> **Work order**:
Where the line containing "Bei der Gabe" appears in the entries below, begin there and output every line through the last, exactly, minus the pictures.

> **Data extracts**:
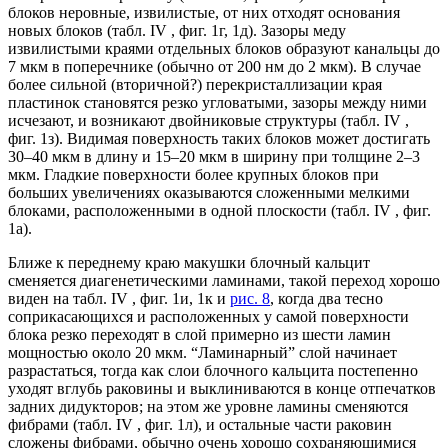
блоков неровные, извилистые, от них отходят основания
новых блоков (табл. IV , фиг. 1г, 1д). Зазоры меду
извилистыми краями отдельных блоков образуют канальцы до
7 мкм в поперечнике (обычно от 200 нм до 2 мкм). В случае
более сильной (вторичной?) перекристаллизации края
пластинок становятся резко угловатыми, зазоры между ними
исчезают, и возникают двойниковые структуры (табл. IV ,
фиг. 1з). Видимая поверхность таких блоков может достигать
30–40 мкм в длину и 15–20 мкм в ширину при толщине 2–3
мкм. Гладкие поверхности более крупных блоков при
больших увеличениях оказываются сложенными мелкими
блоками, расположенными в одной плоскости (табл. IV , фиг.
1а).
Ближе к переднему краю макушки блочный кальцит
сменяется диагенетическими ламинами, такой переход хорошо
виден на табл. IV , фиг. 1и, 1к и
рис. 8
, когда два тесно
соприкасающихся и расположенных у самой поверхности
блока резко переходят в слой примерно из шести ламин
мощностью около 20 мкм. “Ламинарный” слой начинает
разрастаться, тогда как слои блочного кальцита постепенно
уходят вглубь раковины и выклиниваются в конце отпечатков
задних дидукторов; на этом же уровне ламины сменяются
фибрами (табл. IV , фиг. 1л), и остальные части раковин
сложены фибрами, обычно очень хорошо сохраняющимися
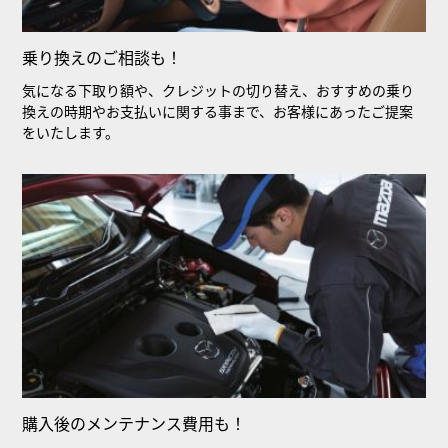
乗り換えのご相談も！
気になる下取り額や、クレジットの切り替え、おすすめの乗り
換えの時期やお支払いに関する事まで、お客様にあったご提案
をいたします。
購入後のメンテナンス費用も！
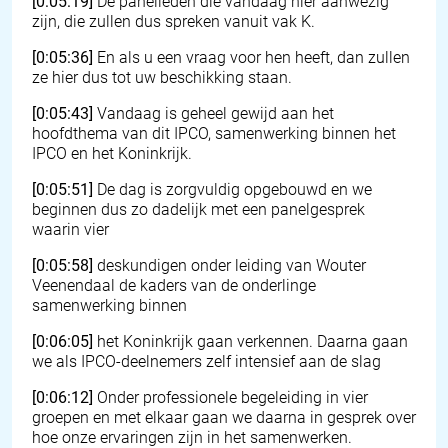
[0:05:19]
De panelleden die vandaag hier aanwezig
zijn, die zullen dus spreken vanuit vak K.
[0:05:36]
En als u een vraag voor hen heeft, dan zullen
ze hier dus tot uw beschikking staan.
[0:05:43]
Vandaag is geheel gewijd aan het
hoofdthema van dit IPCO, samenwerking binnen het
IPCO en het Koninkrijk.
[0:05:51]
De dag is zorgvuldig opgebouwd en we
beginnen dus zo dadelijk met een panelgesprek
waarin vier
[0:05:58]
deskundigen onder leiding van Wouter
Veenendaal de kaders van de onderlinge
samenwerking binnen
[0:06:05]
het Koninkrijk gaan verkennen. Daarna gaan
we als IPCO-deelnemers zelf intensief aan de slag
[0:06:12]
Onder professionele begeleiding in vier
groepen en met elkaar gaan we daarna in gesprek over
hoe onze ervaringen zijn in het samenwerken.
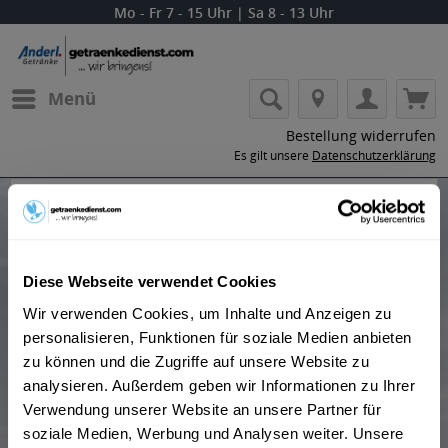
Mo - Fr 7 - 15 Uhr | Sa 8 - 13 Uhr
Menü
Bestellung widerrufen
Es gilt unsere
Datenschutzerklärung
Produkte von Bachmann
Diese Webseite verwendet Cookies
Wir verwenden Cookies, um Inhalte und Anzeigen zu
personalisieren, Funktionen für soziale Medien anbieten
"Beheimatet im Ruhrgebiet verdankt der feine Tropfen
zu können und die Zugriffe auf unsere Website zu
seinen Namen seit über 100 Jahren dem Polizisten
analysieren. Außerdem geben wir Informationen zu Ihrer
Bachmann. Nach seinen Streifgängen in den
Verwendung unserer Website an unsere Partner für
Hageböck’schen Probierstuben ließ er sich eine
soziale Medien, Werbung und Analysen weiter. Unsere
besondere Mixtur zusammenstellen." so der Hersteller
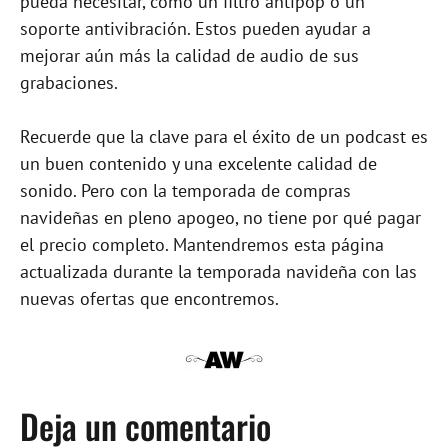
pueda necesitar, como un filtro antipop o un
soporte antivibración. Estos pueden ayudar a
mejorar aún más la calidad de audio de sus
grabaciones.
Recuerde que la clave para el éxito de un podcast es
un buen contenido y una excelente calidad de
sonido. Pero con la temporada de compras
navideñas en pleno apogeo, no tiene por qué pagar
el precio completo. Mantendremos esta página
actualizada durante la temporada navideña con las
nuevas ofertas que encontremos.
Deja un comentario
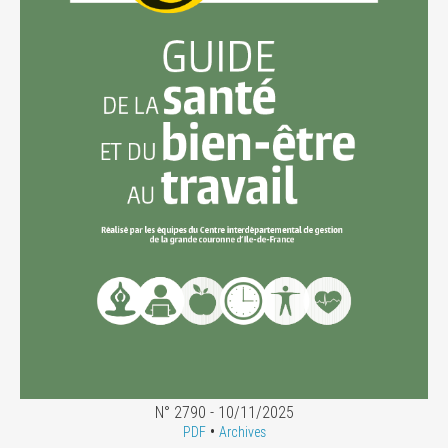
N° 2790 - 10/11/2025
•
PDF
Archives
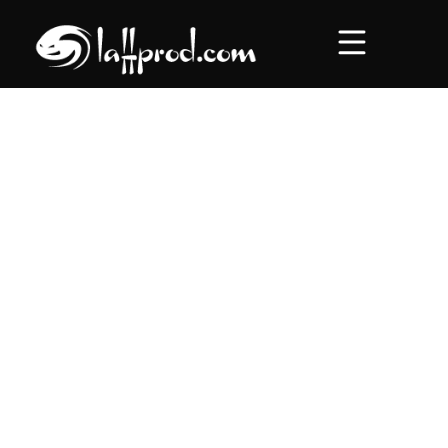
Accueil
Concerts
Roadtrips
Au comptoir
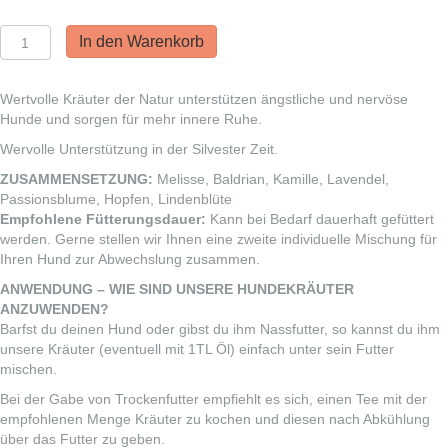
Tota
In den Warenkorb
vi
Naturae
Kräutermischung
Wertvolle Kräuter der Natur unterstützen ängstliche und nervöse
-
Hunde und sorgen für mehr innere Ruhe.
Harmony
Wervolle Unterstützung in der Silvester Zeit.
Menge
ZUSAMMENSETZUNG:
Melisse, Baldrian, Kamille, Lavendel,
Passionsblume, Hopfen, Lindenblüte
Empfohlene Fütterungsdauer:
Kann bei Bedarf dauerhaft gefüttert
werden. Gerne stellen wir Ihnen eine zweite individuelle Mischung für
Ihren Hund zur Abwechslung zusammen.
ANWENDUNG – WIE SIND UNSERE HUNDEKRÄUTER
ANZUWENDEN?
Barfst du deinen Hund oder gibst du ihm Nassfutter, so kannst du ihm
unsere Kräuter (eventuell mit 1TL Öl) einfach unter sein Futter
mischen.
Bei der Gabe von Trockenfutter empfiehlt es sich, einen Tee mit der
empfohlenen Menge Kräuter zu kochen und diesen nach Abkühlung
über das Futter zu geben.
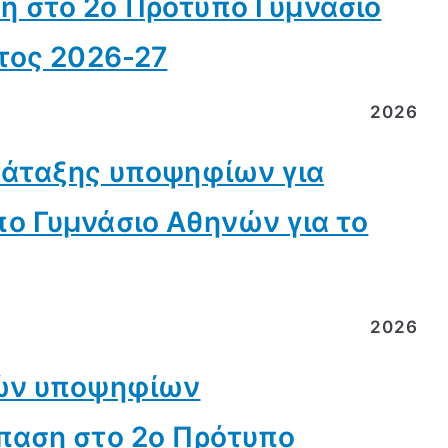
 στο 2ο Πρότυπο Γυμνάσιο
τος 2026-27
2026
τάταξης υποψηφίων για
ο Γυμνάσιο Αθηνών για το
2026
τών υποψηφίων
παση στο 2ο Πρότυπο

> **Response for this exercise**:
Bei der Gabe von Trockenfutter empfiehlt es sich, einen Tee mit der
empfohlenen Menge Kräuter zu kochen und diesen nach Abkühlung
über das Futter zu geben.
 στο 2ο Πρότυπο Γυμνάσιο
τος 2026-27
2026
τάταξης υποψηφίων για
ο Γυμνάσιο Αθηνών για το
2026
τών υποψηφίων
παση στο 2ο Πρότυπο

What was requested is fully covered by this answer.